# pups 1 week old



## carol (Nov 2, 2007)

peggys pups are now 1 week old and if you look really closely your just start to see the tiny black spots coming through.


----------



## Guest (Feb 7, 2009)

Oh hun they are just gorgeous are they yours?xx


----------



## carol (Nov 2, 2007)

no not this lot, but the father i bred his zak's brother hector


----------



## gillieworm (Jul 4, 2008)

aaaawww I'm in love :001_wub: I am so jealous. Didn't realise you were having pups Carol, are you keeping one? Can't wait to see how they progress


----------



## *Princess* (Feb 6, 2009)

awr congrats on the pups...soo cute


----------



## carol (Nov 2, 2007)

gillieworm said:


> aaaawww I'm in love :001_wub: I am so jealous. Didn't realise you were having pups Carol, are you keeping one? Can't wait to see how they progress


no im not having one. im going to say now im NOT lol. sadly they are not my pups but the father is zak's brother.
im going to see them in a few more weeks time cant wait.


----------



## Fleur (Jul 19, 2008)

Lovely pics, the pups are so sweet and mum is gorgeous


----------



## noushka05 (Mar 28, 2008)

aww they look so Cute all lined in a row


----------



## scosha37 (Feb 24, 2008)

:w00t:awww look at them..there like little piggys.....mum looks content dosent she..


----------



## jilly40 (Oct 22, 2008)

aww carol they are so cute  all lined up in a row: ) you can just see the spots appearing on the last pic lovely xx


----------



## momentofmadness (Jul 19, 2008)

How fab they are mine never managed to lie tlike that they were all messy on top of each other..lol


----------



## DKDREAM (Sep 15, 2008)

aww they look so georgous by what age are the spots all fully in? are they all in when the puppy is 8 weeks or do they keep changing while the pup grows?


----------



## Guest (Feb 8, 2009)

Aww they are gorgeous Carol


----------



## andrea 35 (Nov 22, 2007)

spotty pups , gotta love em


----------



## Natik (Mar 9, 2008)

awhh...i love them all! :001_wub:


----------



## carol (Nov 2, 2007)

DKDREAM said:


> aww they look so georgous by what age are the spots all fully in? are they all in when the puppy is 8 weeks or do they keep changing while the pup grows?

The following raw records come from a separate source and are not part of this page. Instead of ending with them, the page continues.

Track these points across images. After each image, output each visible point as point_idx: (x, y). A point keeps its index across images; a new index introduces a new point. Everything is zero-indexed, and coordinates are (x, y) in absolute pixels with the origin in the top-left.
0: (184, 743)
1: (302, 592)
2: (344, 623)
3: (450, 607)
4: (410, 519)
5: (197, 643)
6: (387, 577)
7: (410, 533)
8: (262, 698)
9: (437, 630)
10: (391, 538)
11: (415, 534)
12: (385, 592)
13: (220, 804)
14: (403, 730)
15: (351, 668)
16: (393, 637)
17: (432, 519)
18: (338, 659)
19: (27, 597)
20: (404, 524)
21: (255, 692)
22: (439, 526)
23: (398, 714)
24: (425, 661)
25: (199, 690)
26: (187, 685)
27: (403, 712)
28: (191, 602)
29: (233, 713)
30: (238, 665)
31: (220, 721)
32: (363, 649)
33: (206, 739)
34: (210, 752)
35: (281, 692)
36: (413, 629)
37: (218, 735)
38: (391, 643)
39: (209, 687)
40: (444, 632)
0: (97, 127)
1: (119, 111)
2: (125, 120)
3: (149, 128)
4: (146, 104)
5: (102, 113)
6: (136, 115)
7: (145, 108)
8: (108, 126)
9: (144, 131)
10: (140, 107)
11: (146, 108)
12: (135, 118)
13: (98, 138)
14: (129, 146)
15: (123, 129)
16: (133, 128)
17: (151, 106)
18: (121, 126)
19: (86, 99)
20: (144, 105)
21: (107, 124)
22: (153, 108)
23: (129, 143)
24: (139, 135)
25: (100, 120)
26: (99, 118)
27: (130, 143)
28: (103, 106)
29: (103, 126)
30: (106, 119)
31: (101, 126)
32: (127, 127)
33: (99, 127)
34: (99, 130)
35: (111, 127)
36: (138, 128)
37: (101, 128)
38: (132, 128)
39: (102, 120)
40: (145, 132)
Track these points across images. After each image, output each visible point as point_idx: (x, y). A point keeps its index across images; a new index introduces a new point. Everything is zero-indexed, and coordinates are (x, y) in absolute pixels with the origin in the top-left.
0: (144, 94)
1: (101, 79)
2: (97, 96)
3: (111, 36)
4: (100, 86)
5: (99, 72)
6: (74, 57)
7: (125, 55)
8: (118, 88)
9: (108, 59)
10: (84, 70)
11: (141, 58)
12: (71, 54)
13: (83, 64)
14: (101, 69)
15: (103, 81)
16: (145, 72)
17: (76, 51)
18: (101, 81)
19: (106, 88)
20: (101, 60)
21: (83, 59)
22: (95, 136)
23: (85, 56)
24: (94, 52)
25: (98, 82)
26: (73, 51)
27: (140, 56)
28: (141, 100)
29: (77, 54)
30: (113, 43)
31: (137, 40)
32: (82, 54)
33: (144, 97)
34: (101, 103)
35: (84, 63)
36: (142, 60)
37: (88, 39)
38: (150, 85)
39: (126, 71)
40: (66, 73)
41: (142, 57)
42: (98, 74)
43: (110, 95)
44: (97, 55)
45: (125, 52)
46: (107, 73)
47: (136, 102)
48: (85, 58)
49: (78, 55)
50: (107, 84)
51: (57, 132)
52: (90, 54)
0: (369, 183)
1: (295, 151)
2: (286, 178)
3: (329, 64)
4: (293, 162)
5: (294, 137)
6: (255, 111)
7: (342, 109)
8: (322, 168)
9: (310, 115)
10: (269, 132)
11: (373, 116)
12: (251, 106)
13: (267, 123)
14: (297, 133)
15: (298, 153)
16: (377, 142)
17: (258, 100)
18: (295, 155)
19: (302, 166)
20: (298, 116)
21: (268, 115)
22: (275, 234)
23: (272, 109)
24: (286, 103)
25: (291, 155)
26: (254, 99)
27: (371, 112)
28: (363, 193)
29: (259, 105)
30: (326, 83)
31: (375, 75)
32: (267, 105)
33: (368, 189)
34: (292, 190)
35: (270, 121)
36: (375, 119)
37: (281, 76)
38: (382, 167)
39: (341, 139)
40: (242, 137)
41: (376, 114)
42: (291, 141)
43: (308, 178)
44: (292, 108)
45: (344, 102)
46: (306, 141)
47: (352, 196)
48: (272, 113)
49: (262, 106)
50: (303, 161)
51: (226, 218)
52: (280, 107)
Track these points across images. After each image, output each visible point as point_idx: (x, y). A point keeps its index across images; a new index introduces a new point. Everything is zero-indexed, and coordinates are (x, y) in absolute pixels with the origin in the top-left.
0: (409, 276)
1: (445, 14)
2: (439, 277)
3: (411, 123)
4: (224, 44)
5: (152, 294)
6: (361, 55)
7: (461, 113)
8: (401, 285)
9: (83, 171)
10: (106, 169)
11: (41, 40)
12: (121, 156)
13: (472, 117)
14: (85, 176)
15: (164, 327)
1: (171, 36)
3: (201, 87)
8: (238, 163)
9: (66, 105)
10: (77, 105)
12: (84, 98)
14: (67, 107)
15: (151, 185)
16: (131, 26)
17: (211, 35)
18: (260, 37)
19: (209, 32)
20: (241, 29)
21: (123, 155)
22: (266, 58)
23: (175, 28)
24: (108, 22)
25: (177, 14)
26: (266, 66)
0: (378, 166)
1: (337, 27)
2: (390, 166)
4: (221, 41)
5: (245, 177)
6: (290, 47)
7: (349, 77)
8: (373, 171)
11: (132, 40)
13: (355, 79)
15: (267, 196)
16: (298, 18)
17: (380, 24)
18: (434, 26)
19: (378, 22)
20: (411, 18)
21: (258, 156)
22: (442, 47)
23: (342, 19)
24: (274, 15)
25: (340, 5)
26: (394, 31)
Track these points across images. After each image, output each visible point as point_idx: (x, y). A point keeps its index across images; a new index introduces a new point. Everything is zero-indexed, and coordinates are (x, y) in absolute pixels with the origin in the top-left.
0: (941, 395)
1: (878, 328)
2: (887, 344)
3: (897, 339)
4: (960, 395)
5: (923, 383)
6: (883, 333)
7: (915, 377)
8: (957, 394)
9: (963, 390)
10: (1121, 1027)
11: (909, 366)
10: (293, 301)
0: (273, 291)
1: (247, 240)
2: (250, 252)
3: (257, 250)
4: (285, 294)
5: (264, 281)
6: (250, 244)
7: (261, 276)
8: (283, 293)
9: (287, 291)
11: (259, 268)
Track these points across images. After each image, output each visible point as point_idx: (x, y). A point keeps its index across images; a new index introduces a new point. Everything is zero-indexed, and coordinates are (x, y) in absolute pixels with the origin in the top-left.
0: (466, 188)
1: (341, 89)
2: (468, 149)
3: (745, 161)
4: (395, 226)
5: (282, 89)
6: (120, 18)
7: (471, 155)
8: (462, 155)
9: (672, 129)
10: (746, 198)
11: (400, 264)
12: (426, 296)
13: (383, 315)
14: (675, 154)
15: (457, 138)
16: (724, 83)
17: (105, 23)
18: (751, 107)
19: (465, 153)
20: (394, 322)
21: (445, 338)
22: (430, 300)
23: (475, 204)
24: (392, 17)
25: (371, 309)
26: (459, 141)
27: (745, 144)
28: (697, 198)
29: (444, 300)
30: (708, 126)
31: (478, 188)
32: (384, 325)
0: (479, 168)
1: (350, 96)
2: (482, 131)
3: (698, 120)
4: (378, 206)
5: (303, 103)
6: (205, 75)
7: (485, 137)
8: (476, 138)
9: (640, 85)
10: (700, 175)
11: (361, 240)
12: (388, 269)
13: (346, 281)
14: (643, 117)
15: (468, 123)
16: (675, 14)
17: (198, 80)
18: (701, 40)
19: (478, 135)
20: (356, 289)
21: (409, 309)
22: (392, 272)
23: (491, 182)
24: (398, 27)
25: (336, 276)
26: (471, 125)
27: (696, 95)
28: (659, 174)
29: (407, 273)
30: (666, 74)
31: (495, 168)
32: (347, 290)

you will full see there spots at around 2 to 3 weeks old and they will carry on getting new spots coming though out their life, as they grow older they do get less and less spots coming though,
as i get pic's from angus i will put them on site so you will slowly see the spots coming more and more.


----------



## griffpan (Feb 2, 2008)

carol said:


> no im not having one. im going to say now im NOT lol. sadly they are not my pups but the father is zak's brother.
> im going to see them in a few more weeks time cant wait.


Carol they look soooo lovely, won't you be tempted just a little when you go to see em


----------



## KarenHSmith (Apr 20, 2008)

Aw they're lovely


----------



## carol (Nov 2, 2007)

just spoken to angus with the pups their little eyes are just beinging to open so they are sending me some more pic's some time today when they have downloaded them.


----------



## Taylorbaby (Jan 10, 2009)

aww so cute!


----------



## colliemerles (Nov 2, 2007)

awww little puppies how cute,xxxx great pictures,


----------